— Задание 1 —
Переведите на английский язык предложение из фрагмента о Пазолини: «Судьба Пазолини – один из ярких и трагичных примеров такого разрыва».
— Задание 2 —
Продолжите фрагмент о Пазолини, начав сразу после его последнего предложения.

— Предоставленный фрагмент —
Отвергавший «субкультуру», как правый, даже фашизоидный феномен, Пьер Паоло Пазолини

существует сегодня, в основном, в двух отдельных, иногда пересекающихся субкультурах –

гомосексуальной и синефильской. Такая посмертная профанация грозит любому художнику,

трагично, однако, то, что её причиной стало самое ценное свойство Пазолини: его разнообразная

(«ренессансная», как принято говорить) активность во всевозможных областях и жанрах, а,

главное, их органичная взаимосвязь через политическую вовлечённость.


Если разносторонняя мощь художников Ренессанса была связана с восхождением буржуазии –

молодого класса, смело осваивавшего мир, то в 20 веке всем передовым художникам и

философам стало ясно, что прорыв к органичности, универсальности, реализму в искусстве и в

жизни – возможен только через конфликт с буржуазией, только через разрыв - общий или частный,

локальный – паритета с ней. Судьба Пазолини – один из ярких и трагичных примеров такого

разрыва. Проиграла партия, частью которой он себя считал, проиграл класс, чьим авангардом

считала себя эта партия. Вместе с ними проиграл свою битву за будущее художник - в результате

чего воспринимается сегодня, в худшем случае, как «режиссёр-педераст, снявший несколько

эстетских фильмов», в лучшем – как большой творец, наивно увлекавшийся - как и многие

современники - левой идеологией, от которой теперь нужно отделять всё то великое и вечное, что

он породил. Конечно же, такие представления отражают не самого Пазолини, а современную

эпоху, предчувствие которой он изо всех сил, иногда на грани истерики, пытался вербализировать

в свои последние годы. Сейчас мы знаем её основные черты: растворение политики в частных

формах, постмодернистский культ множественности и разнообразия, затушёвывающий

дальнейшее имущественное расслоение, пролетаризацию (то есть, увеличение числа наёмных

работников в мировом масштабе - предсказанная Марксом монополизация и концентрация

капитала); отстранение масс от управления через разнообразные варианты того, что Антонио

Грамши называл «гегемонией».


Одна из главных тем Пазолини - культурный геноцид, исчезновения малых, диалектальных

культурных форм: после итальянского фашизма, проехавшего по ним своим имперским катком,

эстафету уничтожения принимает, по мнению Пазолини, глобальный капитализм. (Собственно,

отчасти с озабоченностью этой темой были связаны изматывающие, но очень упорные отношения

П.П.П. с Коммунистической партией Италии, имевшей огромную поддержку среди рабочего класса

и пытавшейся, как большинство западных просоветских компартий, выполнять, скорее,

протекционистскую, национал-сталинистскую функцию, с соответствующими представлениями о

норме, не вмещавшими гомосексуальность и другие свойства Пазолини.)

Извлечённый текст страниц
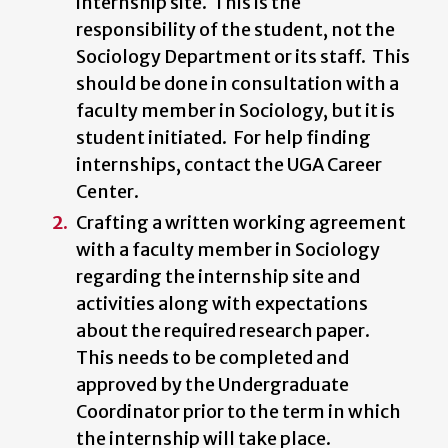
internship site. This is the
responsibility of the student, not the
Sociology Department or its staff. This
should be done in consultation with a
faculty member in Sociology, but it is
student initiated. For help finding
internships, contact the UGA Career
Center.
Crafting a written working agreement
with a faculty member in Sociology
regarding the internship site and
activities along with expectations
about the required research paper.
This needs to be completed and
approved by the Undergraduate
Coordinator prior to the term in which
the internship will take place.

— Итоговый ответ 1 —
Pasolini's fate is one of the vivid and tragic examples of such a break.

— Итоговый ответ 2 —
Частным случаем процесса унификации была для Пазолини судьба фриульского - не родного, но с

детства знакомого ему диалекта - из чего и родился, как мы бы сейчас сказали, «проект»

(занявший, впрочем, огромную часть его жизни) стихотворчества на фриульском, в котором, как и

во всём, что делал П.П.П., совместились «эстетский» формальный замысел, политическая

концепция и лирическая одержимость.


Другая сквозная тема - расцвет и деградация римского «люмпен-пролетариата», страстно

любимого Пазолини, который считал его носителем особой, ни с чем не сравнимой брутальной

аутентичности, и опять же, особого диалекта. Римскому люмпен-пролетариату посвящён роман

«Шпана», фильм «Аккатоне» и масса стихотворений. (Как мы знаем, эта страсть оказалась для

поэта роковой. Если только отбросить политическую и другие версии его смерти.)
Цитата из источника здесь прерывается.